Since the search terms are part of the referring URL, they are URL-encoded. Spaces have been substituted with pluses, and various other special characters are substituted with hexadecimal values. E.g. the plus itself was substituted with %2B, and the quote character with %22. When PowerGREP’s “extra processing” feature, the search terms can easily be made readable again.

Select the log files you want to search through in the File Selector.
Open the PowerGREP5.pgl library file included with PowerGREP. You can find it in the folder where PowerGREP is installed, c:\Program Files\Just Great Software\PowerGREP 5 by default.
Select “Logs: Inspect Apache web logs - Google search terms” in the library, and click the Use Action button. This sets up the regular expression and extra processing as explained above.
Click the Preview button to run the action.

When the action finishes running, the Results panel will show a list of search terms, sorted from most to least occurrences.

If you select the action “Logs: Inspect Apache web logs - Google search terms with landing pages” in the library, you will get a list of search terms paired with the page the visitor clicked on in Google’s search results. Search terms without a page brought the visitor to the home page.
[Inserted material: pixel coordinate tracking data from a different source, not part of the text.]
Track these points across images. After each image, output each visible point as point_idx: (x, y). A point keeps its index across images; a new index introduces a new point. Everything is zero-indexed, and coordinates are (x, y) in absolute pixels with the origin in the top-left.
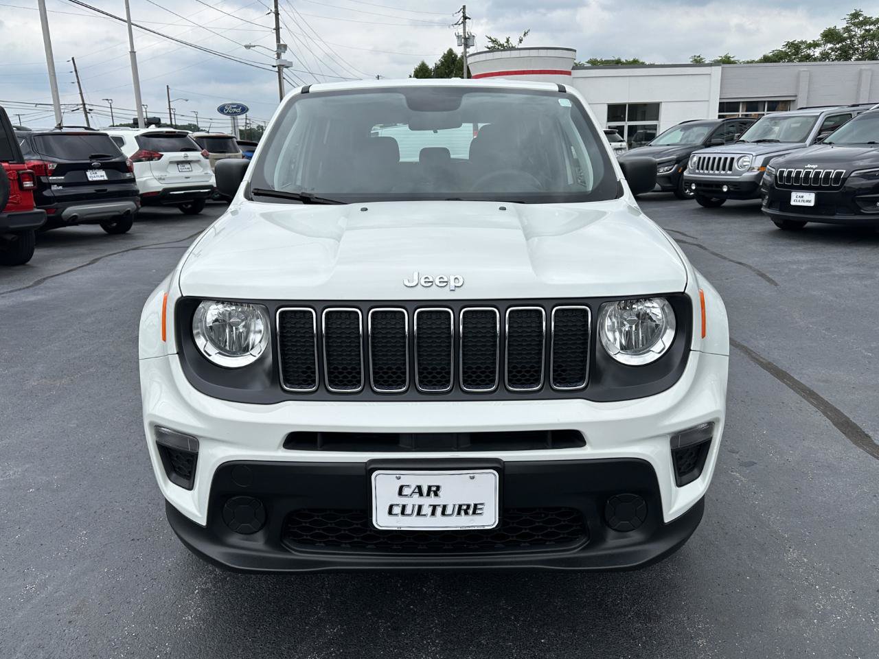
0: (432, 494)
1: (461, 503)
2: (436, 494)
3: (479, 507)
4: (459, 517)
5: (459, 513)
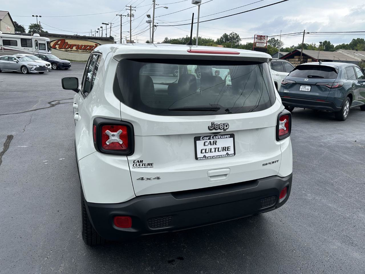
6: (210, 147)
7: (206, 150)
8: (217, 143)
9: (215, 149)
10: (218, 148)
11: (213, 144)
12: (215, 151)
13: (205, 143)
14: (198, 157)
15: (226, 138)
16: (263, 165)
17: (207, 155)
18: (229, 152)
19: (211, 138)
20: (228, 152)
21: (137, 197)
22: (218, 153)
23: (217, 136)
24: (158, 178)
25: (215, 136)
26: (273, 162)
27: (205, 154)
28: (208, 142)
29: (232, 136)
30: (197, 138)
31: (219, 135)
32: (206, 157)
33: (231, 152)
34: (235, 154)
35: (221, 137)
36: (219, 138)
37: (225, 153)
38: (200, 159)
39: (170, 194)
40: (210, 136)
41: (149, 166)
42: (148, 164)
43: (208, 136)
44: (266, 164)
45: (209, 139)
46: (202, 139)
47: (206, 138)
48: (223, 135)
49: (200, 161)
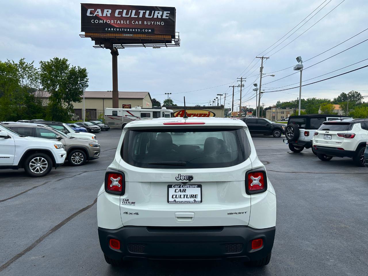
6: (180, 193)
7: (176, 195)
8: (186, 191)
9: (184, 195)
10: (187, 195)
11: (183, 192)
12: (184, 197)
13: (176, 190)
14: (169, 201)
15: (194, 187)
16: (229, 214)
17: (177, 200)
18: (197, 200)
19: (181, 187)
20: (195, 199)
21: (124, 226)
22: (186, 199)
23: (186, 185)
24: (137, 214)
25: (184, 185)
26: (240, 213)
27: (175, 199)
28: (179, 189)
29: (200, 186)
30: (170, 186)
31: (188, 185)
32: (176, 201)
33: (198, 199)
34: (201, 201)
35: (189, 186)
36: (187, 187)
37: (192, 200)
38: (170, 202)
39: (146, 228)
40: (180, 185)
41: (132, 204)
42: (132, 203)
43: (179, 185)
44: (232, 214)
45: (180, 187)
46: (173, 187)
47: (177, 186)
48: (191, 185)
49: (171, 204)
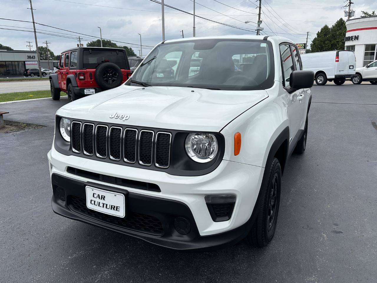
0: (103, 199)
1: (112, 205)
2: (104, 199)
3: (118, 208)
4: (111, 210)
5: (111, 209)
The only difference in the action that shows landing pages is the text to be collected, which uses two backreferences instead of one.

The regular expression has two capturing groups. The first one matches the file name in the HTTP request, which is the landing page. The second group matches the Google search terms. The text to be collected uses \l2 (backslash ell two) to collect the search terms converted to lowercase, and \1 to collect the landing page.